# TASK STATEMENT
Copy the data exactly, pictures aside.

------------------------------------------------------------

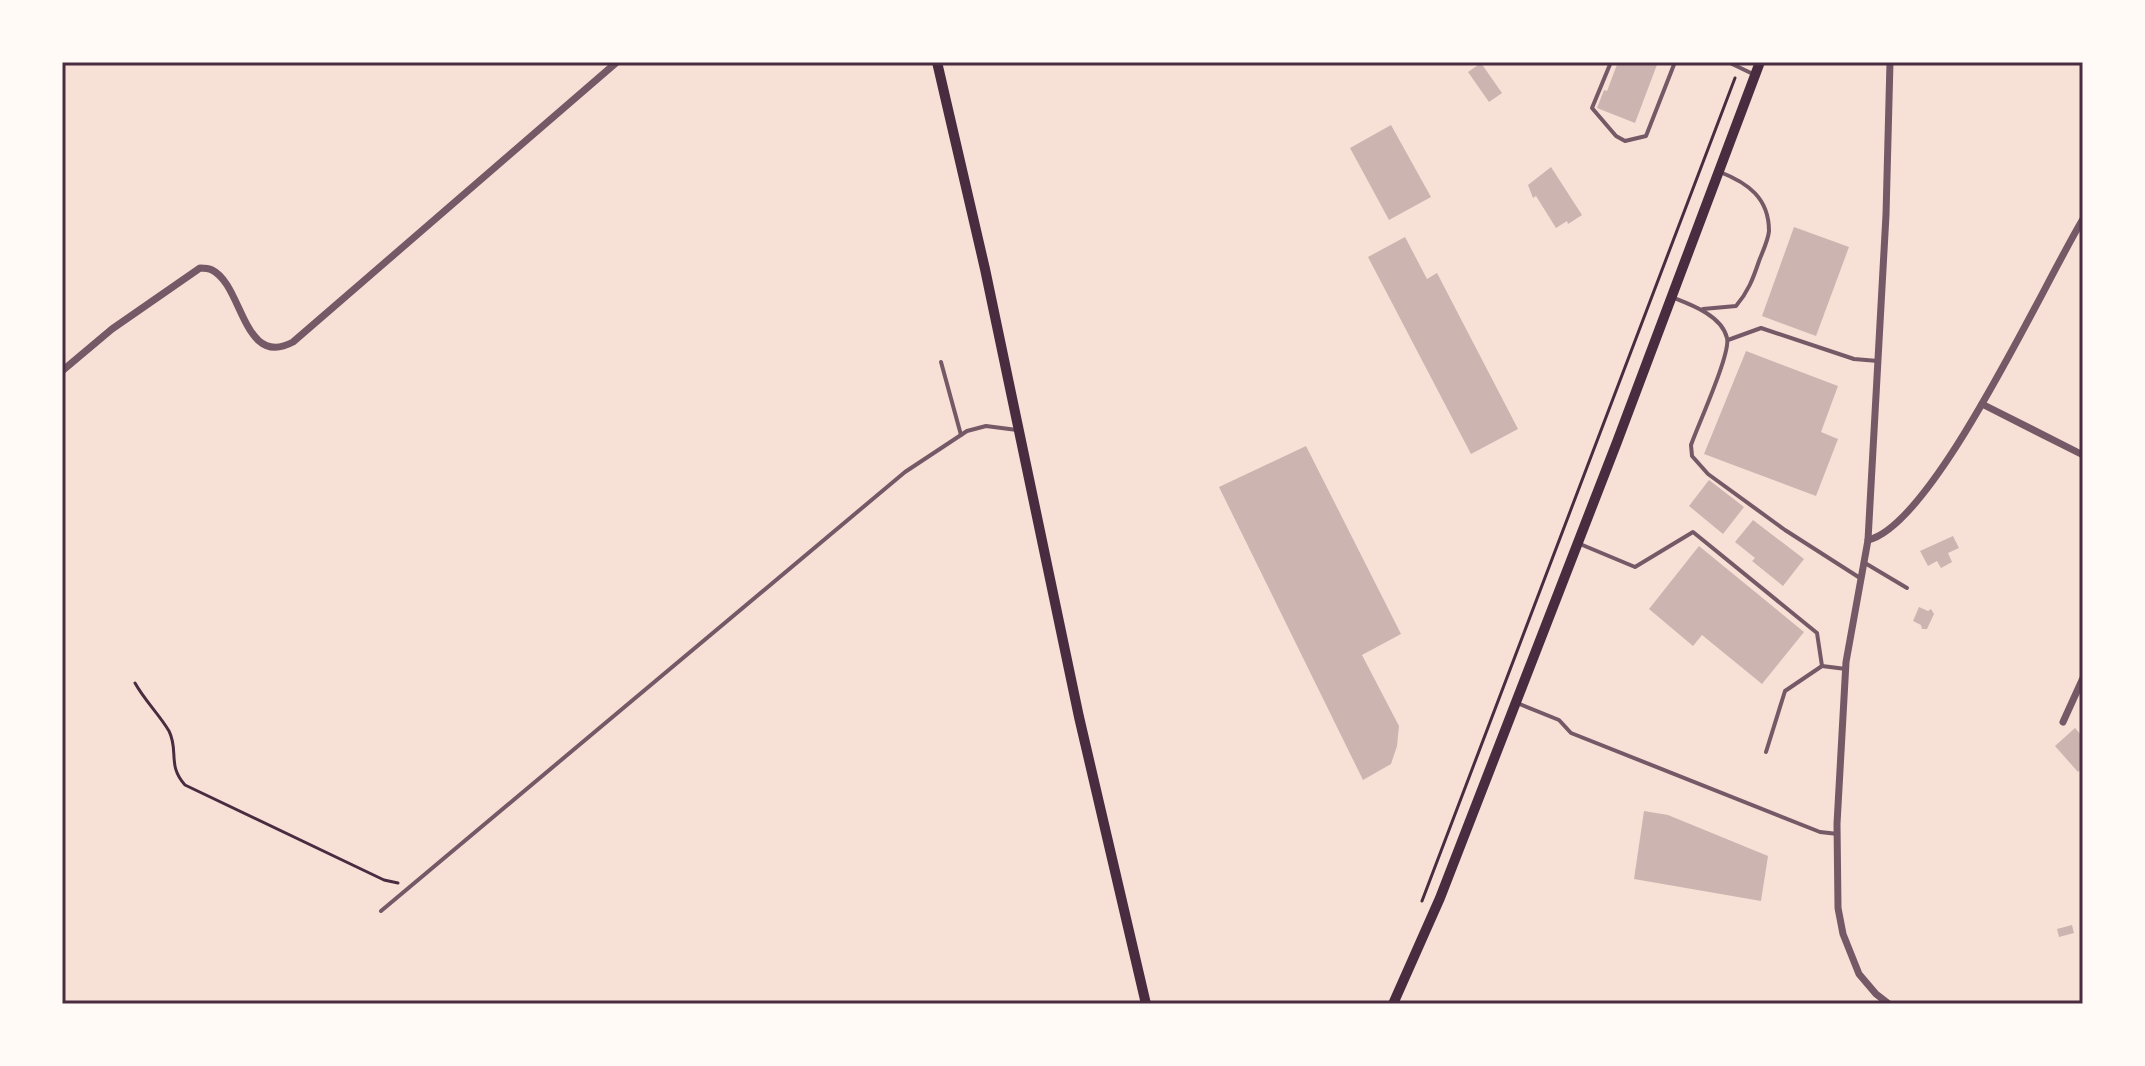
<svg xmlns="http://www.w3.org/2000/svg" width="2145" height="1066" viewBox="0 0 2145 1066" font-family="'PT Sans Narrow',sans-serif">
<rect width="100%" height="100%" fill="#f7e1d7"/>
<g fill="#ccb4b1">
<path d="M 1618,62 L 1658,62 L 1635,123 L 1597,108 L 1604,90 L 1607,91 Z"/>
<path d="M 1481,63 L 1502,93 L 1489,102 L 1468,72 Z"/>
<path d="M 1391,125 L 1431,197 L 1389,220 L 1350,148 Z"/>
<path d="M 1551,167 L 1582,215 L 1568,224 L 1567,221 L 1556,228 L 1536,196 L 1533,198 L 1528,185 Z"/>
<path d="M 1794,227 L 1849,247 L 1816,336 L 1762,316 Z"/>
<path d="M 1405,237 L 1427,279 L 1437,273 L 1518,429 L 1471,454 L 1368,257 Z"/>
<path d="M 1746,351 L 1838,386 L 1821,432 L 1838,439 L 1816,496 L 1704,454 Z"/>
<path d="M 1306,446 L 1401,634 L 1362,655 L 1399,726 L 1397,746 L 1391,764 L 1363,780 L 1219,487 Z"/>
<path d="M 1709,480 L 1744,507 L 1723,534 L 1689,506 Z"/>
<path d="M 1753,520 L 1804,559 L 1783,586 L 1752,561 L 1755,558 L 1735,542 Z"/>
<path d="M 1953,536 L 1959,548 L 1948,553 L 1952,562 L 1941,568 L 1937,561 L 1928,566 L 1920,551 Z"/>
<path d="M 1699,546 L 1804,632 L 1762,684 L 1702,635 L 1693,646 L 1649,609 Z"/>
<path d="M 1919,607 L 1928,611 L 1931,609 L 1934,614 L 1927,629 L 1922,629 L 1921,625 L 1913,621 Z"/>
<path d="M 2075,728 L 2083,737 L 2083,767 L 2078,772 L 2055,746 Z"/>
<path d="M 1644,811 L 1668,815 L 1768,856 L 1761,901 L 1634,879 Z"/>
<path d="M 2072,925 L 2074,933 L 2059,937 L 2057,929 Z"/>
</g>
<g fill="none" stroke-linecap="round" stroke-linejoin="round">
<g stroke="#4a2c40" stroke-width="3">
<path d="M 135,683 C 145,701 159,714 169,731 C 179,751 167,765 185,785 L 384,880 L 398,883"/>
<path d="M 1422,901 L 1735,78"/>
</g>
<g stroke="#755966" stroke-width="4">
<path d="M 1611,62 L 1592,108 L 1616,136 L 1625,141 L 1646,136 L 1675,62"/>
<path d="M 1728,62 L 1753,74"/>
<path d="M 1674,298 C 1692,305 1722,316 1727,338 C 1731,353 1698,425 1691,445 L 1692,456 L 1708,474 L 1785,530 L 1860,578"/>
<path d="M 1703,309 L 1736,306 C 1748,292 1753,279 1759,261 C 1762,253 1768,241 1769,231 C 1769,198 1748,183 1720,172"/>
<path d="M 1728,340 L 1761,328 L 1854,359 L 1878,361"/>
<path d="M 941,362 L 961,435"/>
<path d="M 1580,544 L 1635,567 L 1693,532 L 1817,633 L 1822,666 L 1846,669"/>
<path d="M 1865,563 L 1907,588"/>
<path d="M 1517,703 L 1559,720 L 1571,733 L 1820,832 L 1838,834"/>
<path d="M 1766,752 L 1785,691 L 1822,666"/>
<path d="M 381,911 L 905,472 L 967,431 L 986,426 L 1017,430"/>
</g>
<g stroke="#755966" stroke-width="7">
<path d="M 62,371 L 112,329 L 200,268 C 204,268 208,268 212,270 C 243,285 243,369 293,342 L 617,62"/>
<path d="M 1982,404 L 2083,455"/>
<path d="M 1868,540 C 1934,525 2044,283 2083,219"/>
<path d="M 2063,722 L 2083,678"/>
<path d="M 1889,1004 L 1876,994 L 1859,974 L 1843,934 L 1838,908 L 1837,824 L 1846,662 L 1868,540 L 1886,215 L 1890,62"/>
</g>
<g stroke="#4a2c40" stroke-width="10">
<path d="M 937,62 L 985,269 L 1079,717 L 1146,1004"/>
<path d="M 1393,1004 L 1440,898 L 1617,442 L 1760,62"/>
</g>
</g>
<rect width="2145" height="1066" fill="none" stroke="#fffaf5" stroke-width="128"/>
<rect x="64" y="64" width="2017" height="938" fill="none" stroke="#4a2c40" stroke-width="3"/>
</svg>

------------------------------------------------------------

# RESPONSE AREA
<svg xmlns="http://www.w3.org/2000/svg" width="2145" height="1066" viewBox="0 0 2145 1066" font-family="'PT Sans Narrow',sans-serif">
<rect width="100%" height="100%" fill="#f7e1d7"/>
<g fill="#ccb4b1">
<path d="M 1618,62 L 1658,62 L 1635,123 L 1597,108 L 1604,90 L 1607,91 Z"/>
<path d="M 1481,63 L 1502,93 L 1489,102 L 1468,72 Z"/>
<path d="M 1391,125 L 1431,197 L 1389,220 L 1350,148 Z"/>
<path d="M 1551,167 L 1582,215 L 1568,224 L 1567,221 L 1556,228 L 1536,196 L 1533,198 L 1528,185 Z"/>
<path d="M 1794,227 L 1849,247 L 1816,336 L 1762,316 Z"/>
<path d="M 1405,237 L 1427,279 L 1437,273 L 1518,429 L 1471,454 L 1368,257 Z"/>
<path d="M 1746,351 L 1838,386 L 1821,432 L 1838,439 L 1816,496 L 1704,454 Z"/>
<path d="M 1306,446 L 1401,634 L 1362,655 L 1399,726 L 1397,746 L 1391,764 L 1363,780 L 1219,487 Z"/>
<path d="M 1709,480 L 1744,507 L 1723,534 L 1689,506 Z"/>
<path d="M 1753,520 L 1804,559 L 1783,586 L 1752,561 L 1755,558 L 1735,542 Z"/>
<path d="M 1953,536 L 1959,548 L 1948,553 L 1952,562 L 1941,568 L 1937,561 L 1928,566 L 1920,551 Z"/>
<path d="M 1699,546 L 1804,632 L 1762,684 L 1702,635 L 1693,646 L 1649,609 Z"/>
<path d="M 1919,607 L 1928,611 L 1931,609 L 1934,614 L 1927,629 L 1922,629 L 1921,625 L 1913,621 Z"/>
<path d="M 2075,728 L 2083,737 L 2083,767 L 2078,772 L 2055,746 Z"/>
<path d="M 1644,811 L 1668,815 L 1768,856 L 1761,901 L 1634,879 Z"/>
<path d="M 2072,925 L 2074,933 L 2059,937 L 2057,929 Z"/>
</g>
<g fill="none" stroke-linecap="round" stroke-linejoin="round">
<g stroke="#4a2c40" stroke-width="3">
<path d="M 135,683 C 145,701 159,714 169,731 C 179,751 167,765 185,785 L 384,880 L 398,883"/>
<path d="M 1422,901 L 1735,78"/>
</g>
<g stroke="#755966" stroke-width="4">
<path d="M 1611,62 L 1592,108 L 1616,136 L 1625,141 L 1646,136 L 1675,62"/>
<path d="M 1728,62 L 1753,74"/>
<path d="M 1674,298 C 1692,305 1722,316 1727,338 C 1731,353 1698,425 1691,445 L 1692,456 L 1708,474 L 1785,530 L 1860,578"/>
<path d="M 1703,309 L 1736,306 C 1748,292 1753,279 1759,261 C 1762,253 1768,241 1769,231 C 1769,198 1748,183 1720,172"/>
<path d="M 1728,340 L 1761,328 L 1854,359 L 1878,361"/>
<path d="M 941,362 L 961,435"/>
<path d="M 1580,544 L 1635,567 L 1693,532 L 1817,633 L 1822,666 L 1846,669"/>
<path d="M 1865,563 L 1907,588"/>
<path d="M 1517,703 L 1559,720 L 1571,733 L 1820,832 L 1838,834"/>
<path d="M 1766,752 L 1785,691 L 1822,666"/>
<path d="M 381,911 L 905,472 L 967,431 L 986,426 L 1017,430"/>
</g>
<g stroke="#755966" stroke-width="7">
<path d="M 62,371 L 112,329 L 200,268 C 204,268 208,268 212,270 C 243,285 243,369 293,342 L 617,62"/>
<path d="M 1982,404 L 2083,455"/>
<path d="M 1868,540 C 1934,525 2044,283 2083,219"/>
<path d="M 2063,722 L 2083,678"/>
<path d="M 1889,1004 L 1876,994 L 1859,974 L 1843,934 L 1838,908 L 1837,824 L 1846,662 L 1868,540 L 1886,215 L 1890,62"/>
</g>
<g stroke="#4a2c40" stroke-width="10">
<path d="M 937,62 L 985,269 L 1079,717 L 1146,1004"/>
<path d="M 1393,1004 L 1440,898 L 1617,442 L 1760,62"/>
</g>
</g>
<rect width="2145" height="1066" fill="none" stroke="#fffaf5" stroke-width="128"/>
<rect x="64" y="64" width="2017" height="938" fill="none" stroke="#4a2c40" stroke-width="3"/>
</svg>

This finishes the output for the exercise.